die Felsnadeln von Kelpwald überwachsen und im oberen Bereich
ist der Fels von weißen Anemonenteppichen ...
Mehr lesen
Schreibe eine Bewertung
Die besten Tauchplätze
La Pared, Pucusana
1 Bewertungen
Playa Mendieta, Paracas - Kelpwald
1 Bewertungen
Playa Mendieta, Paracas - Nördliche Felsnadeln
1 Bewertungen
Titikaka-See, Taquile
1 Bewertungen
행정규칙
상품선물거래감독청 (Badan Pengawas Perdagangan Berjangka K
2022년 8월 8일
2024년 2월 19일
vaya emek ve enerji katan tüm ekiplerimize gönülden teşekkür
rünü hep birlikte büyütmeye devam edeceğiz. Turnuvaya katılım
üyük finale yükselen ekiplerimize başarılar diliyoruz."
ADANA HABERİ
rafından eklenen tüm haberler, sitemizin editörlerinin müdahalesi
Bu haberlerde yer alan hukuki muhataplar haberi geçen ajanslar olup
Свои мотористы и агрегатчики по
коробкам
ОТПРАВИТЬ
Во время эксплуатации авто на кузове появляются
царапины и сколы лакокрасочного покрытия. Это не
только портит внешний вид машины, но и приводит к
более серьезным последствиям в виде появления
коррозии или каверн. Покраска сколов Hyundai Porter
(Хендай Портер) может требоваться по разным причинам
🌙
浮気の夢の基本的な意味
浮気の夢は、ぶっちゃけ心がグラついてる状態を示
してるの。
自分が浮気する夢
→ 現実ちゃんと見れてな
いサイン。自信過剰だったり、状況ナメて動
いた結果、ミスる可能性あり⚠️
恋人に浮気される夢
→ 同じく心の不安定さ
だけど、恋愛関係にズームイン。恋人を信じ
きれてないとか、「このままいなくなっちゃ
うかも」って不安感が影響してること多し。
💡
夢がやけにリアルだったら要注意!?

________________________

**About this exercise:**
Render these lines as a Markdown table with a column named "No." for the row number and a column named "Text" for the line, leaving out any blank lines.

**Answer for this exercise:**
| No. | Text |
|---|---|
| 1 | die Felsnadeln von Kelpwald überwachsen und im oberen Bereich |
| 2 | ist der Fels von weißen Anemonenteppichen ... |
| 3 | Mehr lesen |
| 4 | Schreibe eine Bewertung |
| 5 | Die besten Tauchplätze |
| 6 | La Pared, Pucusana |
| 7 | 1 Bewertungen |
| 8 | Playa Mendieta, Paracas - Kelpwald |
| 9 | 1 Bewertungen |
| 10 | Playa Mendieta, Paracas - Nördliche Felsnadeln |
| 11 | 1 Bewertungen |
| 12 | Titikaka-See, Taquile |
| 13 | 1 Bewertungen |
| 14 | 행정규칙 |
| 15 | 상품선물거래감독청 (Badan Pengawas Perdagangan Berjangka K |
| 16 | 2022년 8월 8일 |
| 17 | 2024년 2월 19일 |
| 18 | vaya emek ve enerji katan tüm ekiplerimize gönülden teşekkür |
| 19 | rünü hep birlikte büyütmeye devam edeceğiz. Turnuvaya katılım |
| 20 | üyük finale yükselen ekiplerimize başarılar diliyoruz." |
| 21 | ADANA HABERİ |
| 22 | rafından eklenen tüm haberler, sitemizin editörlerinin müdahalesi |
| 23 | Bu haberlerde yer alan hukuki muhataplar haberi geçen ajanslar olup |
| 24 | Свои мотористы и агрегатчики по |
| 25 | коробкам |
| 26 | ОТПРАВИТЬ |
| 27 | Во время эксплуатации авто на кузове появляются |
| 28 | царапины и сколы лакокрасочного покрытия. Это не |
| 29 | только портит внешний вид машины, но и приводит к |
| 30 | более серьезным последствиям в виде появления |
| 31 | коррозии или каверн. Покраска сколов Hyundai Porter |
| 32 | (Хендай Портер) может требоваться по разным причинам |
| 33 | 🌙 |
| 34 | 浮気の夢の基本的な意味 |
| 35 | 浮気の夢は、ぶっちゃけ心がグラついてる状態を示 |
| 36 | してるの。 |
| 37 | 自分が浮気する夢 |
| 38 | → 現実ちゃんと見れてな |
| 39 | いサイン。自信過剰だったり、状況ナメて動 |
| 40 | いた結果、ミスる可能性あり⚠️ |
| 41 | 恋人に浮気される夢 |
| 42 | → 同じく心の不安定さ |
| 43 | だけど、恋愛関係にズームイン。恋人を信じ |
| 44 | きれてないとか、「このままいなくなっちゃ |
| 45 | うかも」って不安感が影響してること多し。 |
| 46 | 💡 |
| 47 | 夢がやけにリアルだったら要注意!? |